*** Opening Source extract ***
Vidyākara was a monk in the Jagaddala Mahāvihāra, a center of Vajrayāna Buddhism. Of the monastery, only a mound, and the name survives today. Vidyākara probably assembled his collection over a lifetime, exchanging verses with visitors to the monastery and poring over books in the library. He is also sure to have had access to the libraries of other major Vihāras of eastern India (a facility not available in contemporary Indian universities!).

As the size of the anthology grew, Vidyākara added new sections and scribed out a second edition, a third larger than the first. Around a century after Vidyākara’s time, the monastery was sacked by Muslim conquerors. The good monks somehow managed to smuggle one palm leaf manuscript of the anthology into central Tibet. This manuscript is believed, on the basis of the markings found on it, to be Vidyākara’s handwritten first edition of the anthology! It comes complete with the shelf numbers of the books Vidyākara consulted in the library of his monastery. The rescued manuscript falls asleep for the next 800 years in a barn in the Ngor Monastery in Tibet.

Vidyākara did not suffer from sectarian afflictions. The anthology begins with verses on Buddha, but he also includes sections on Śiva and Vishnu. However, even these verses are really more poetry than piety.  This is a verse from the most quoted author in the collection, Rājaśekhara:

जटा-गुल्मोत्सङ्गं प्रविशति शशी भस्मगहनं

फणीन्द्रो ऽपि स्कन्धाद् अवतरति लीलाञ्चित-फणः ।

वृषः शाठ्यं कृत्वा विलिखति खुराग्रेण नयनं

यदा शम्भुश् चुम्बत्य् अचल-दुहितुर् वक्त्र-कमलम् ।।

(Subhāśita Ratna Kośa 62)
*** Closing Source extract ***
» Task objective:
In the passage on Vidyākara, where did the rescued manuscript of the anthology lie for the next 800 years?
*** Opening Data excerpts ***
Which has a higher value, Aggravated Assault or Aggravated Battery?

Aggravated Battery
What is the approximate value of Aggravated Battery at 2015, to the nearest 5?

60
*** Closing Data excerpts ***
*** Opening Data excerpts ***
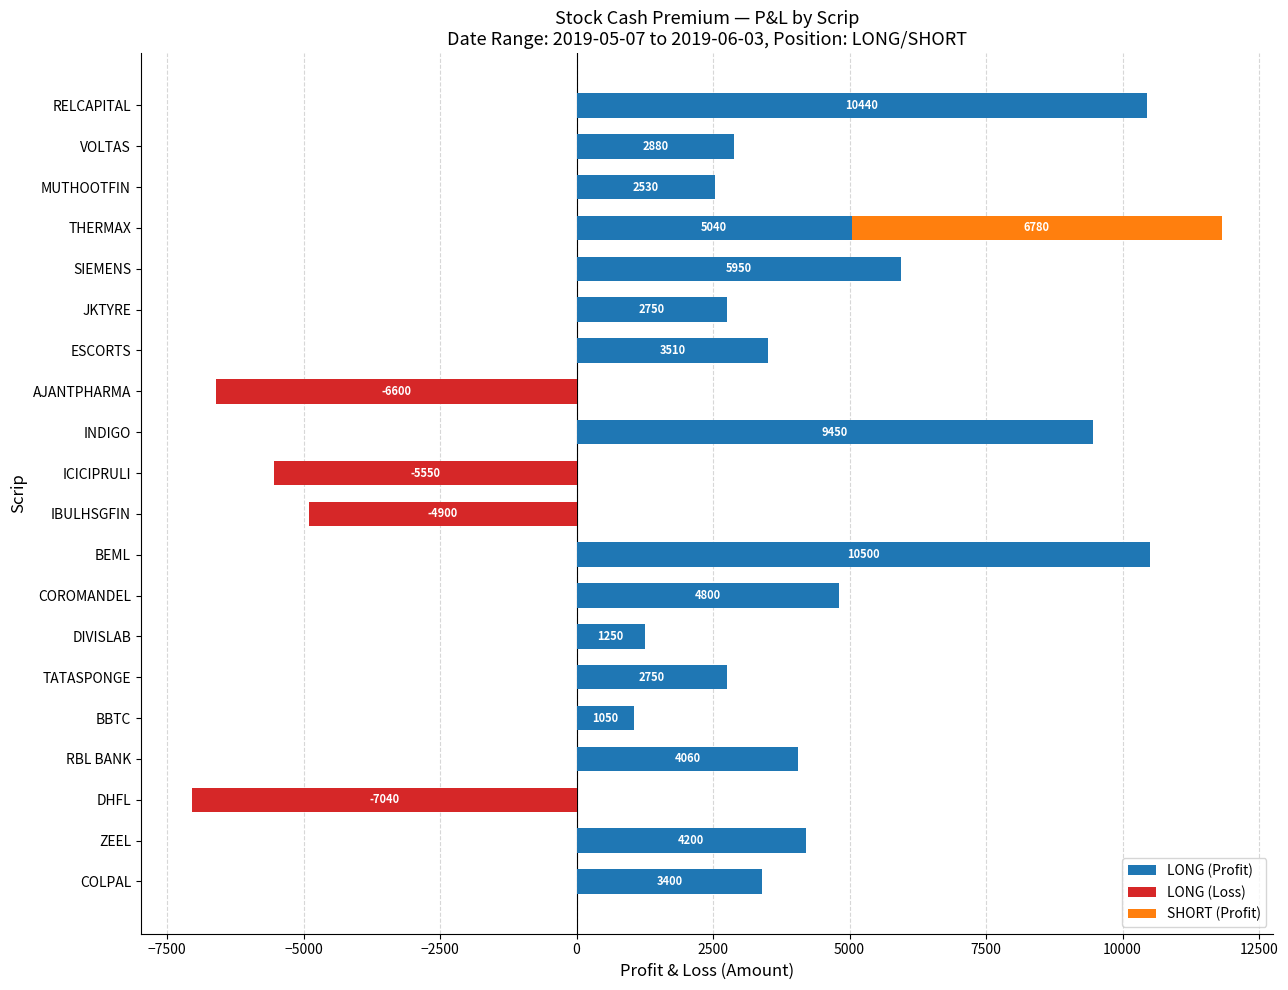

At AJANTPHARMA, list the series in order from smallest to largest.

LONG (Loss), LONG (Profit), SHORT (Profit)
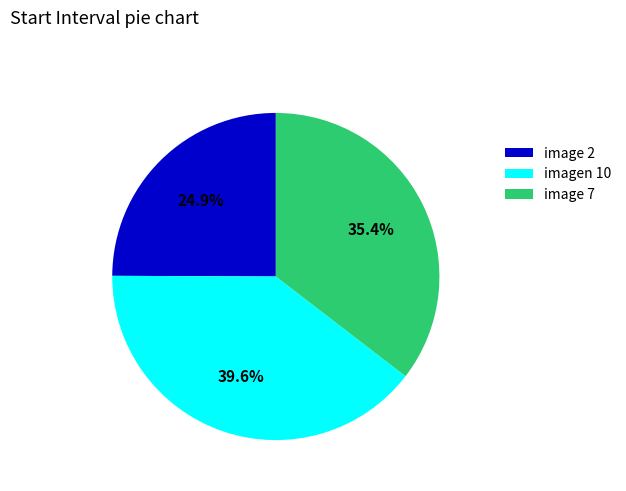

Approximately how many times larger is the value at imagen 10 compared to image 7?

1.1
*** Closing Data excerpts ***
*** Opening Data excerpts ***
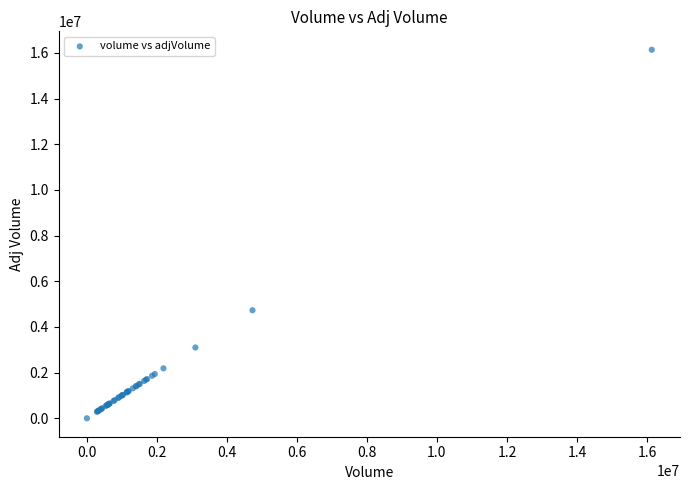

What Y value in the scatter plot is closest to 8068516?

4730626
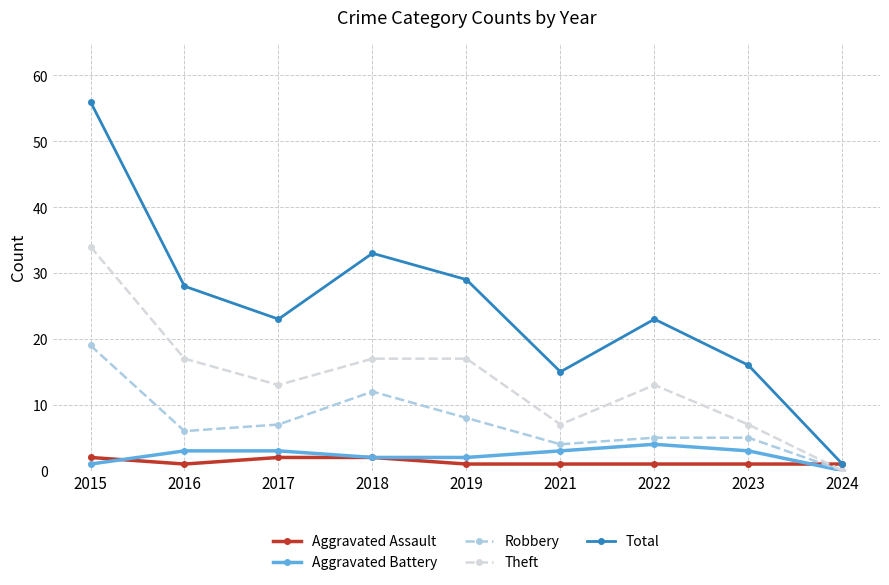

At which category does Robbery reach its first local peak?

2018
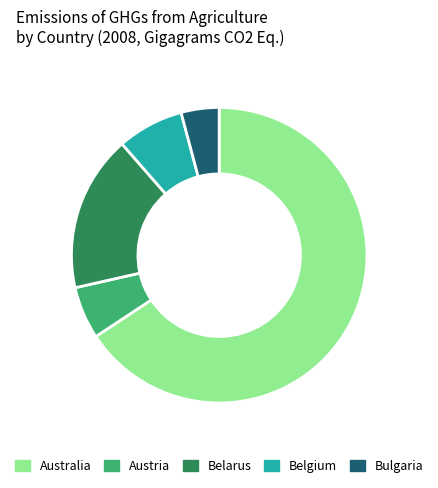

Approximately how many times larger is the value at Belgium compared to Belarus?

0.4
*** Closing Data excerpts ***
» Solution to this task:
In a barn in the Ngor Monastery in Tibet.